Interpretation of Scripture and Ecclesial Exegesis: The Search for an Integrated Theology - A Post-Conference Reflection

Sep 28, 2021

Stephen Loughlin, Ph.D.

St. Bernard’s celebrated a great milestone last week, namely our first-ever Scripture conference! Led by Drs. Charles Hughes Huff, Matthew Kuhner, and Nathan Mastnjak, this conference (titled “Interpretation of Scripture and Ecclesial Exegesis: The Search for an Integrated Theology”) brought together Bible scholars, church historians, and theologians to talk about a synthesis of historical critical methods and patristic exegesis for theological reflection.


It must be said that although this was our first conference, the caliber of people who presented was, as they say, “top drawer”! Scholars from Princeton, Notre Dame, Duke, Boston College, Villanova, and the University of San Francisco offered learned papers, as did those from Christendom, Benedictine College, Ave Maria, Franciscan, Northeastern Seminary, and our own Institution. To this august crowd was added three keynote speakers of international renown: Gregory Vall, Chair and Professor of Sacred Scripture at Notre Dame Seminary of New Orleans (who presented on “The Relationship between the Testaments: The Case of Hannah and the Virgin Mary”); Fr. David Meconi, S.J., Associate Professor of Patristics at St. Louis University (who presented on “The Word Must Become Flesh: An Exhortation to Integrate Scripture, Sacraments, and Sanctity”); and last but not least, Robert Louis Wilken, William R. Kenan Professor of the History of Christianity Emeritus at the University of Virginia (who presented on “Words Alone are Certain Good”).

Given records:
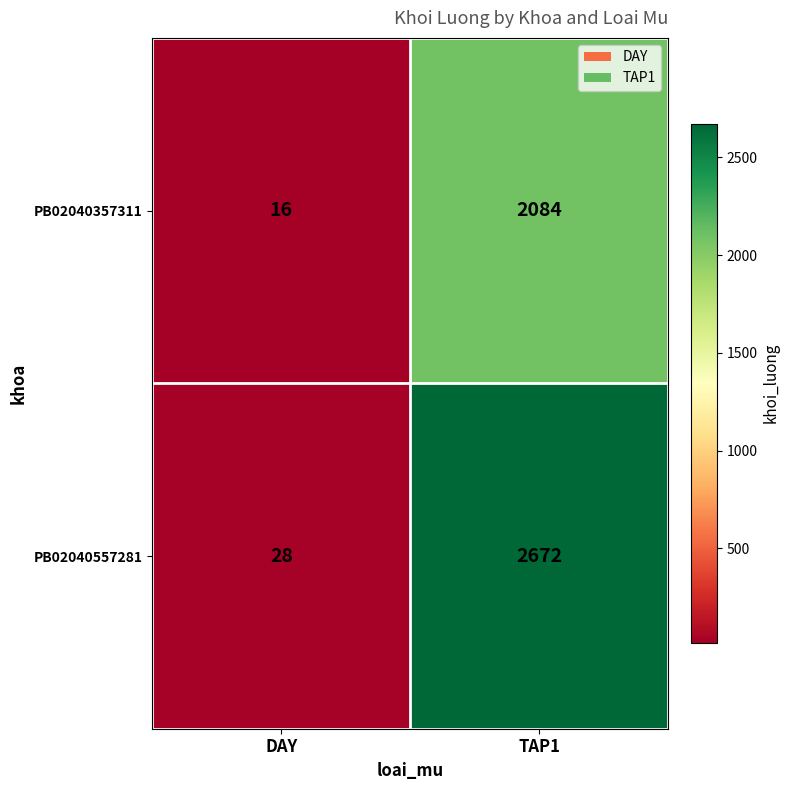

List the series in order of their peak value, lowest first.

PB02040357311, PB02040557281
...
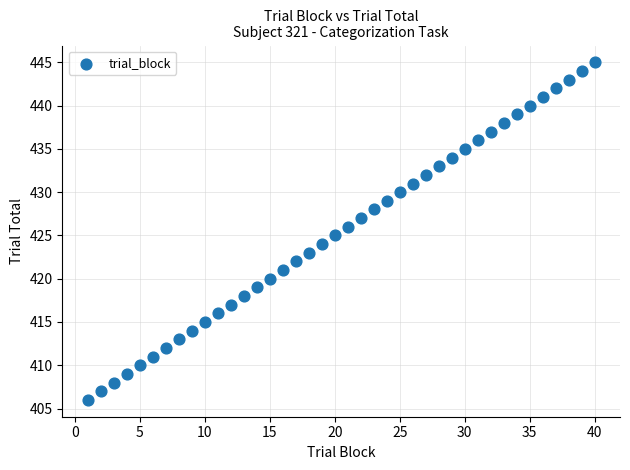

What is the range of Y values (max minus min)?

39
==
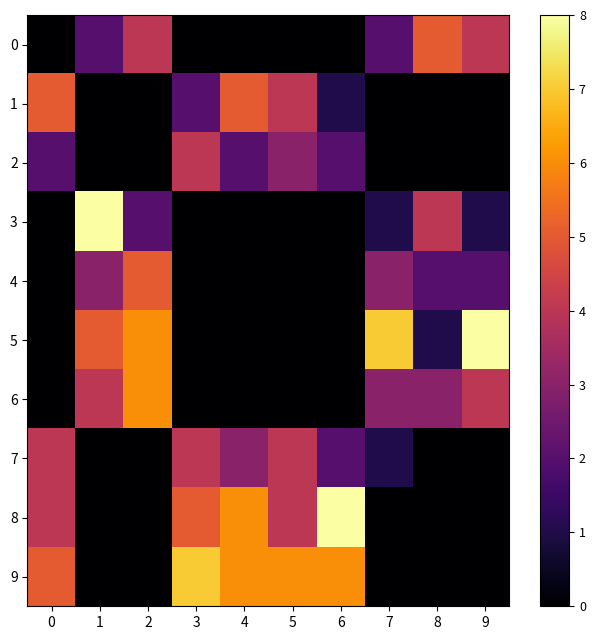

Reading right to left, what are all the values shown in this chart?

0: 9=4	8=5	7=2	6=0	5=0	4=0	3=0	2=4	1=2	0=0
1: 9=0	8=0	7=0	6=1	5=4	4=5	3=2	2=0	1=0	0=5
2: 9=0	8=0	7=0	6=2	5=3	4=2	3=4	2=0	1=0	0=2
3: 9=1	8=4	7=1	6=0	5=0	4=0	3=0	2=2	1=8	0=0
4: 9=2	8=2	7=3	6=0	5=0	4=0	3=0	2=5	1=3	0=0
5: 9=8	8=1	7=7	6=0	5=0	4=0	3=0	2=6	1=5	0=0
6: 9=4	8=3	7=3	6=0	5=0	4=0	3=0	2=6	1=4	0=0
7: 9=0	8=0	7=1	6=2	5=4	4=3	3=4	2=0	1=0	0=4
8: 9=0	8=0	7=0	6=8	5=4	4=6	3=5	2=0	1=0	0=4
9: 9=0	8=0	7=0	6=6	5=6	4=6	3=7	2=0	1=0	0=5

Work request 1: Reproduce everything in the post-conference reflection from "Sep 28, 2021" down to "for theological reflection.".
Work request 2:
Answer these from the post-conference reflection:
(a) Who led the conference?
(b) Which keynote speaker presented on "Words Alone are Certain Good"?
(c) At which university is Fr. David Meconi, S.J., an Associate Professor of Patristics?
Work request 3: Extend the post-conference reflection with the paragraph that would come next, starting right after its final sentence.

Expected answer 1:
Sep 28, 2021

Stephen Loughlin, Ph.D.

St. Bernard’s celebrated a great milestone last week, namely our first-ever Scripture conference! Led by Drs. Charles Hughes Huff, Matthew Kuhner, and Nathan Mastnjak, this conference (titled “Interpretation of Scripture and Ecclesial Exegesis: The Search for an Integrated Theology”) brought together Bible scholars, church historians, and theologians to talk about a synthesis of historical critical methods and patristic exegesis for theological reflection.

Expected answer 2:
(a) Drs. Charles Hughes Huff, Matthew Kuhner, and Nathan Mastnjak
(b) Robert Louis Wilken
(c) St. Louis University

Expected answer 3:
Our keynote speakers gave us beautiful examples of the synthesis mentioned previously, and the remaining presenters offered interdisciplinary papers leading to fruitful discussions concerning theological method and Christian formation in Sacred Scripture. The learning that was on display at this conference was truly astonishing, as was the unity of mind and heart. In keeping with the charism that animates the mission and vision of St. Bernard’s, this conference beautifully incorporated into its proceedings liturgical practices at the heart of our Faith: morning prayer and compline from the Breviary, adoration of the Blessed Sacrament, and the celebration of the Holy Eucharist. One participant made a point of taking me aside to exclaim how necessary and welcome were the liturgical elements incorporated into this conference, especially one so centered upon the interpretation of Scripture and Ecclesial Exegesis! His joy was palpable, as was the amity and goodwill that vivified all who attended.

As one trained in the Catholic philosophical tradition, and thus who cut his teeth theologically upon the writings of St. Augustine and St. Thomas Aquinas, I found myself in familiar yet unexplored waters, specifically as I had not, in my study of the eternal truths of our Faith, plumbed the depths of modern theological controversies concerning methodological approaches to the interpretation of Holy Scripture. At issue was the relation between historical/critical methods and those that are theological. Pope Emeritus Benedict XVI has for many decades called for an interpretation of Sacred Scripture that focuses on its historical context combined with the fullness of the canon, an explicit philosophy of interpretation, and a hermeneutic of faith in the context of the Church. His “Method C” would unite patristic and scholastic exegesis with a philosophically chastened historical method for an integrated approach to theological reflection.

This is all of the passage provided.